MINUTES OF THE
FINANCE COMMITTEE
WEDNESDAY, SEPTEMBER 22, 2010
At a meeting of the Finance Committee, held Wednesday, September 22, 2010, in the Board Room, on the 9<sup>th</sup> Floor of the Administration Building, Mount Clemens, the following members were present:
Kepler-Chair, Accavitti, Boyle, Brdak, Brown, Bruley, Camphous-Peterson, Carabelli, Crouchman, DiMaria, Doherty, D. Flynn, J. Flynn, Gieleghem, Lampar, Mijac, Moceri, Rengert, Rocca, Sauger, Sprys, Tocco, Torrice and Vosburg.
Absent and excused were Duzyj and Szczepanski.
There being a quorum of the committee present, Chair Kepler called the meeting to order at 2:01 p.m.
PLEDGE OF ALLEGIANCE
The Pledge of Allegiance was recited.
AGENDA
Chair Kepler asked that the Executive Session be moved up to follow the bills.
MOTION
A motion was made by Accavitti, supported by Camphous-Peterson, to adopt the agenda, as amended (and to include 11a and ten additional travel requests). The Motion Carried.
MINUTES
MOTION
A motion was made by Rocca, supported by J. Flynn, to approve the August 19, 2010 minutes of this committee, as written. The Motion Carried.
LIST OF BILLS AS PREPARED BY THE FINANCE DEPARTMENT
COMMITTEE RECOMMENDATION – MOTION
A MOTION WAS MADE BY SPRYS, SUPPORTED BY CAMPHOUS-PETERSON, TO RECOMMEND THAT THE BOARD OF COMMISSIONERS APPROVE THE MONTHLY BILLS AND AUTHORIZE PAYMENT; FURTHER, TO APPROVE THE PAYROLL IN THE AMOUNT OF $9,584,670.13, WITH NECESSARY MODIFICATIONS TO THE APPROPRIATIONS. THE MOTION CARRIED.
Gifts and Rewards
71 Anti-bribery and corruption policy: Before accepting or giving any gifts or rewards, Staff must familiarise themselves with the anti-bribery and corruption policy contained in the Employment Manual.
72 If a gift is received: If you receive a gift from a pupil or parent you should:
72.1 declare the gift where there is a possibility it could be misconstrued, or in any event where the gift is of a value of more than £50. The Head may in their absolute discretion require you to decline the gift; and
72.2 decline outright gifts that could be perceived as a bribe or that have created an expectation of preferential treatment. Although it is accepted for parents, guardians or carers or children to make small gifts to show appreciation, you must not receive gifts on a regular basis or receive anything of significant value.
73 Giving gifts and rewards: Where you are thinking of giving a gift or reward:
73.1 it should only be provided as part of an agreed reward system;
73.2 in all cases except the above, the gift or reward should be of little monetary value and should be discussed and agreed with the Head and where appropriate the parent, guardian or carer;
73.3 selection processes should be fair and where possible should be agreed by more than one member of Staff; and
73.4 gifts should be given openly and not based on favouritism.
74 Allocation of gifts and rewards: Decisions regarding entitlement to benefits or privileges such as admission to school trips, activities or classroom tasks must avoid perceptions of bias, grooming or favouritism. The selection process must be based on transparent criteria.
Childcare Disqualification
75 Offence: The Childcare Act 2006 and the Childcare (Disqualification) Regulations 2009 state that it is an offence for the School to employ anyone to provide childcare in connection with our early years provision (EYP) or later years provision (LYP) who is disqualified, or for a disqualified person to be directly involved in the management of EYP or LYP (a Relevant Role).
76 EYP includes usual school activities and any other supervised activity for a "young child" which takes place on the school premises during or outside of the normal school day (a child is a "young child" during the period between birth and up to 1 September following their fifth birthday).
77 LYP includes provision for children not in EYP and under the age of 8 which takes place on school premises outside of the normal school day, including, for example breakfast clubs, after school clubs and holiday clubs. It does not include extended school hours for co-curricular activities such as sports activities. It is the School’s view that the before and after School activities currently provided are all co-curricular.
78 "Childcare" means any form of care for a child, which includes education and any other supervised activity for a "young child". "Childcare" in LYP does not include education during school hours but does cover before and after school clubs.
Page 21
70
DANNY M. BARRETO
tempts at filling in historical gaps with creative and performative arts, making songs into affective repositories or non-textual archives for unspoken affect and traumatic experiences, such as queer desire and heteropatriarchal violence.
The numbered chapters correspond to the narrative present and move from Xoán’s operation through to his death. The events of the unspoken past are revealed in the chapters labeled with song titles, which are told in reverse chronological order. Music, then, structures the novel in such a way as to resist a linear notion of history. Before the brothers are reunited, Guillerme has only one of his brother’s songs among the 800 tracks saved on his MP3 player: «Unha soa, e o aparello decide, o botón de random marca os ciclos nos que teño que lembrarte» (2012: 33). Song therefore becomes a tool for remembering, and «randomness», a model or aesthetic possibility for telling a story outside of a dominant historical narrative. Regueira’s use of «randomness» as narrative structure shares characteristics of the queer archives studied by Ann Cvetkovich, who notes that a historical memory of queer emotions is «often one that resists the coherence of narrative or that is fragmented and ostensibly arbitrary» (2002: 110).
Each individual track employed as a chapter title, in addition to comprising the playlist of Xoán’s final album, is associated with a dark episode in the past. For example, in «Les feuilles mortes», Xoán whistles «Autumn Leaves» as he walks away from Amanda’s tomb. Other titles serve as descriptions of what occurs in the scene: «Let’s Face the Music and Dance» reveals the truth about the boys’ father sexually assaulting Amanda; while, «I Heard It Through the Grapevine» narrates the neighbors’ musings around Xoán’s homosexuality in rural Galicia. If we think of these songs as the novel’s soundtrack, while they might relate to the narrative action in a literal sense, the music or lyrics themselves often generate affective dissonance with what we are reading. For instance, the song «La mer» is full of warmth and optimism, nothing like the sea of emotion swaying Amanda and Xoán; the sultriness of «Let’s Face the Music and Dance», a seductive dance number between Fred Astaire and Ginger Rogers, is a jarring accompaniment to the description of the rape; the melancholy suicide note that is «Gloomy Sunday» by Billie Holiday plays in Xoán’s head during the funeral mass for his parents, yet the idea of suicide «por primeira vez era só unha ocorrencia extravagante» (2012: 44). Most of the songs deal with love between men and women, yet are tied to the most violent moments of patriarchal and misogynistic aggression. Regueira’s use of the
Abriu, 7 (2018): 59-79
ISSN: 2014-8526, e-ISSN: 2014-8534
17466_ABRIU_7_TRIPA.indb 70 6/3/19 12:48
▬▬▬▬▬▬▬▬▬▬
Activity — Starting at the first line of the records above, please copy each line exactly until you reach the line containing "Absent and excused". Include that line and stop there.

Answer to the problem —
MINUTES OF THE
FINANCE COMMITTEE
WEDNESDAY, SEPTEMBER 22, 2010
At a meeting of the Finance Committee, held Wednesday, September 22, 2010, in the Board Room, on the 9<sup>th</sup> Floor of the Administration Building, Mount Clemens, the following members were present:
Kepler-Chair, Accavitti, Boyle, Brdak, Brown, Bruley, Camphous-Peterson, Carabelli, Crouchman, DiMaria, Doherty, D. Flynn, J. Flynn, Gieleghem, Lampar, Mijac, Moceri, Rengert, Rocca, Sauger, Sprys, Tocco, Torrice and Vosburg.
Absent and excused were Duzyj and Szczepanski.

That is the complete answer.